Next week starts the PTQ season for Pro Tour Honolulu and the format is Modern, so today I would like to prepare you as best I can in a single article. First I will offer a brief overview of the current state of Modern, catching you up on the metagame's top decks. I will also make deck recommendations based on your individual play style and amount of time and money you are looking to spend. Lastly I will discuss the archetype I've been playing at just about every Modern tournament in the past year (Black/White Tokens) and offer you my most recent list(s) and deck analysis.

So whether you're a veteran of Modern or someone looking to get started, I have plenty of things to say that will help prepare you for winning that ticket to Hawaii. And if my advice works and you win the PTQ, you owe me a tropical smoothie!

The Current State of Modern

The Top 4 decks in Modern are Pod, Twin, Jund, and Affinity (each having various builds within the archetype). If your goal is to win a PTQ, I would recommend choosing one of these four decks and learning its matchups inside and out. Each of the four decks is fully capable of winning a PTQ and the percentage points you'll gain by learning all the nuances of one of these four decks will outweigh the advantages you would gain by switching from one to another based on perceived metagame expectations.

Modern is a very skill-intensive format, especially at the PTQ level. If you master any one of these four archetypes and battle with it throughout the entire season, you will probably qualify with it by the end. This is saying a lot and I'm not using the term 'master' loosely here. Each of these decks is hard to pilot but very rewarding if you put the time into it.

Lastly, if you're strapped for cash and/or time but you want to play something that will give you a fighting chance in the tournament, Burn is the best deck to play under such circumstances. More on this when we get to the burn deck (Deck #5).

Deck 1: Melira Pod

The top performing deck in Modern is Melira Pod and I fully expect more PTQs to be won by Birthing Pod decks than any other deck throughout the PTQ season. If you have access to the cards and you have experience with Pod strategies and/or have the time to learn it, this would be my top recommendation.


Melira Pod is one of the hardest decks to pilot and is also one of the most difficult decks to play against, thus making it a great deck for outplaying your PTQ opponents. It has several tutor spells, including Birthing Pod and Chord of Calling, which open up a ton of decisions each turn. What do I search for? When do I search? What creature(s) do I sacrifice or tap to fuel the tutor spell? How late is IHOP open tonight?

Sometimes it's best to assume the role of a control deck, other times a combo deck, and yet other times you are beating down or racing with creatures. Recognizing when you need to switch gears will often decide the outcome of the game.

In general your goal is to assemble the combo of Melira, Sylvok Outcast + Viscera Seer + Murderous Redcap. This will generate an indefinite loop to kill your opponent. Kitchen Finks is a pseudo replacement to Murderous Redcap in that it will gain you infinite life and scry to the top of your library any card of your choice (usually the Redcap).

- To be done -
a. Name the decks that the Modern article identifies as the top four in the format.
b. Reproduce the Modern article word for word, beginning at the words "In general your" and stopping after "(usually the Redcap).".

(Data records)
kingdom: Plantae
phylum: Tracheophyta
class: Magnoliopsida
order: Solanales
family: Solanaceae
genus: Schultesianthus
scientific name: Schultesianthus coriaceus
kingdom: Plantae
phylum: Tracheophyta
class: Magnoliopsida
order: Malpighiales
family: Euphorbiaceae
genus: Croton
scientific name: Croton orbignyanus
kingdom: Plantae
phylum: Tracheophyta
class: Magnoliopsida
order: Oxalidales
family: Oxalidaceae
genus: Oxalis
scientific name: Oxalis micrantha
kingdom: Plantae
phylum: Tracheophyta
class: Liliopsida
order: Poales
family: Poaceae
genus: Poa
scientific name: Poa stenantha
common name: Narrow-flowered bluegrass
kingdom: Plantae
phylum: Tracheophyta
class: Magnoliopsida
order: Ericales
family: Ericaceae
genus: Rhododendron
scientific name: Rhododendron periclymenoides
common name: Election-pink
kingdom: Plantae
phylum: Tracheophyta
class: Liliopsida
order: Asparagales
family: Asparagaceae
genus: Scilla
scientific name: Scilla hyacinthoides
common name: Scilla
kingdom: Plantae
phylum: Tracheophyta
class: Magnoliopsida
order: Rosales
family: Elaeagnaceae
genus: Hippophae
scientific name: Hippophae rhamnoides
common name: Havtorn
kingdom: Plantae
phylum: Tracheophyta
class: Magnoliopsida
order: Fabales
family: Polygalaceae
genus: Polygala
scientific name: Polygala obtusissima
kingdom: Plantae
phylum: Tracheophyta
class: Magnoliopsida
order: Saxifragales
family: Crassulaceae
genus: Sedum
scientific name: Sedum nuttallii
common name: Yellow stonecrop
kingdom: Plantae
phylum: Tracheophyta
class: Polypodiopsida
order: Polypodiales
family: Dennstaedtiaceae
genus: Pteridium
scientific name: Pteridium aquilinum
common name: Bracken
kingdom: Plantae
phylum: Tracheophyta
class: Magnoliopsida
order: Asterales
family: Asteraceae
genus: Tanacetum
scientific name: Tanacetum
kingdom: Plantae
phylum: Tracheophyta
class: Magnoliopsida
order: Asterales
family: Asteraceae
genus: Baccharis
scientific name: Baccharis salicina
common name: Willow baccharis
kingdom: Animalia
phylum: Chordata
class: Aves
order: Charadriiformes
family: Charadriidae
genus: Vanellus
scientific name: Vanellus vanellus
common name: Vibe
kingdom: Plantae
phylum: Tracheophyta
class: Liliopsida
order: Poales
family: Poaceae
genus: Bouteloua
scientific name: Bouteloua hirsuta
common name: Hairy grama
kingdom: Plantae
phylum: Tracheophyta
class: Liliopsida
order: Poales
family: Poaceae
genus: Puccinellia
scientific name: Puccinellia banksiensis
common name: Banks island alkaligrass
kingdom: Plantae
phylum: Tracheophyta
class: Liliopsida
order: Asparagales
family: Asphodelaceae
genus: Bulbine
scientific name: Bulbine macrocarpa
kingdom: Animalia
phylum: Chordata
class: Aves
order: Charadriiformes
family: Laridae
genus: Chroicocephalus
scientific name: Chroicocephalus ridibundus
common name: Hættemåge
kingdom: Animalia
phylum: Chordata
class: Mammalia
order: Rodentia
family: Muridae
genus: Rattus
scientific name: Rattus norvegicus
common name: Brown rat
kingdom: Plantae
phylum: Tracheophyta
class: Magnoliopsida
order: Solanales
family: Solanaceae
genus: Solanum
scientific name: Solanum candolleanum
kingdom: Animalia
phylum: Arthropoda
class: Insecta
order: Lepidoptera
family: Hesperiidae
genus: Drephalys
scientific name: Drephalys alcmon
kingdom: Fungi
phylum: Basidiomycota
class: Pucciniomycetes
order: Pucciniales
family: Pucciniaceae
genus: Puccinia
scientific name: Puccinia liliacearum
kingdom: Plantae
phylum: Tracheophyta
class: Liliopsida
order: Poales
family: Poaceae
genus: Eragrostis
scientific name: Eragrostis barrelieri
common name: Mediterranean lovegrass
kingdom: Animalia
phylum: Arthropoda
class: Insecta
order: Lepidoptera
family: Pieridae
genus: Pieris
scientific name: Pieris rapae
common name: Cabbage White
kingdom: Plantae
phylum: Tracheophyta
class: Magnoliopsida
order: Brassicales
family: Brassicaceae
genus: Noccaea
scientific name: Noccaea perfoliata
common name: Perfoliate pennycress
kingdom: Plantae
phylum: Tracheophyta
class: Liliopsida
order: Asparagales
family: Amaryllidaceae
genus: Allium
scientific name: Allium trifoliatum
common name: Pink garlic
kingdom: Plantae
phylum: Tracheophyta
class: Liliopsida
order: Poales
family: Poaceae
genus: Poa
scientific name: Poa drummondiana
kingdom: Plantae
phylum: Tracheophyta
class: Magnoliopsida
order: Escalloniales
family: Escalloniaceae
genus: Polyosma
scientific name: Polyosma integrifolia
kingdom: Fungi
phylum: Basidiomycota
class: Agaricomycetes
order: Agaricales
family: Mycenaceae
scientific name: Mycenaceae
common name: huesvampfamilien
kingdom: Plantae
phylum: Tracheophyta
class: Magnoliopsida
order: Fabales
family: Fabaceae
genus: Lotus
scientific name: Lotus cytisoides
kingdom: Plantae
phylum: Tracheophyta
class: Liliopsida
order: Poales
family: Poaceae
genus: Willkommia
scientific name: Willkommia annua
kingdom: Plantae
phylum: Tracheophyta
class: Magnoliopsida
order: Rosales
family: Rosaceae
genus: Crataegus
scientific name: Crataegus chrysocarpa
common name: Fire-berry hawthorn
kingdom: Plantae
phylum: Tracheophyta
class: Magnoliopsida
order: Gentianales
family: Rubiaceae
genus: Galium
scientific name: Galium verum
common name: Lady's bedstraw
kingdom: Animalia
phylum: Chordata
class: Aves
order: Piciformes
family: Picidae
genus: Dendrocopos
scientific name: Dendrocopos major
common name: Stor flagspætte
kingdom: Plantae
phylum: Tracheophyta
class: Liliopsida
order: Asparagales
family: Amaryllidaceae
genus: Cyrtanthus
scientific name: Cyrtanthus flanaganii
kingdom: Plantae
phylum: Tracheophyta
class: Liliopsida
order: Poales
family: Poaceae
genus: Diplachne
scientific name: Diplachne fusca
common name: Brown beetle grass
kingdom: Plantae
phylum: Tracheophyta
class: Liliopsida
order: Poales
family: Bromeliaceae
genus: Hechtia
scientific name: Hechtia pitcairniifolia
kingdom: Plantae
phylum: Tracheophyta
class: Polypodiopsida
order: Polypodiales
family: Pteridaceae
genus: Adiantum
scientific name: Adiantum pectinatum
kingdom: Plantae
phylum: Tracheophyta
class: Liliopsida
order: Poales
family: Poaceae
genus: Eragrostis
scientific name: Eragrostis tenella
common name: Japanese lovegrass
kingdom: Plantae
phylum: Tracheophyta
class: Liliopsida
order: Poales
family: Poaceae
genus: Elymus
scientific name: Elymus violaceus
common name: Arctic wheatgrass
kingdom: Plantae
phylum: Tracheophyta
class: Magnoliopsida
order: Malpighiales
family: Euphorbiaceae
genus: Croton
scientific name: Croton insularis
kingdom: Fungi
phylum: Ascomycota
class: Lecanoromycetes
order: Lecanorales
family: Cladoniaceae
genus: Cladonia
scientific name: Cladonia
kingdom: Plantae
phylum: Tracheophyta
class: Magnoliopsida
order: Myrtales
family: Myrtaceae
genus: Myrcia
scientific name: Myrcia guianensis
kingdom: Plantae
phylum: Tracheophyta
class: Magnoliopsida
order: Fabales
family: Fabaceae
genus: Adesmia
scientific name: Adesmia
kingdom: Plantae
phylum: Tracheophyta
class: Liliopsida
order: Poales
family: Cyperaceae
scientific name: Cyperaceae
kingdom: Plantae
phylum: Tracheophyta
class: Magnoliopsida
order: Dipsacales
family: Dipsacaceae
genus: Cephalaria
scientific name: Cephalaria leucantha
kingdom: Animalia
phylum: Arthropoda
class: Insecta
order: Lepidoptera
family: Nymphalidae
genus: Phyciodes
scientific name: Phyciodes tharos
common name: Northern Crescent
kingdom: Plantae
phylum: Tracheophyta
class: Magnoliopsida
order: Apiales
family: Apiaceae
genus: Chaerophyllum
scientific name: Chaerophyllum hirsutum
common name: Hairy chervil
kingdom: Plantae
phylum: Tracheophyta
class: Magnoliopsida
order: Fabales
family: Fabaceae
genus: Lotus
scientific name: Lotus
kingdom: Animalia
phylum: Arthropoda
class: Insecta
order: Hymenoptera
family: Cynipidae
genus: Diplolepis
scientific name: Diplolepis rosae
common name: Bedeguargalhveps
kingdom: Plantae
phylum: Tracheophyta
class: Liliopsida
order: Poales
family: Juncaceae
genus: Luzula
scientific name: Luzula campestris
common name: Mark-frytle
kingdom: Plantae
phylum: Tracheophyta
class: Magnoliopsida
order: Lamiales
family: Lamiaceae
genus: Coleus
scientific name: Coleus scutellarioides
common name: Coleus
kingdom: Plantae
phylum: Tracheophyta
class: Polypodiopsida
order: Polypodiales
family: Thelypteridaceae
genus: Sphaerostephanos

- Answers by task -
a. Pod, Twin, Jund, and Affinity

b.
In general your goal is to assemble the combo of Melira, Sylvok Outcast + Viscera Seer + Murderous Redcap. This will generate an indefinite loop to kill your opponent. Kitchen Finks is a pseudo replacement to Murderous Redcap in that it will gain you infinite life and scry to the top of your library any card of your choice (usually the Redcap).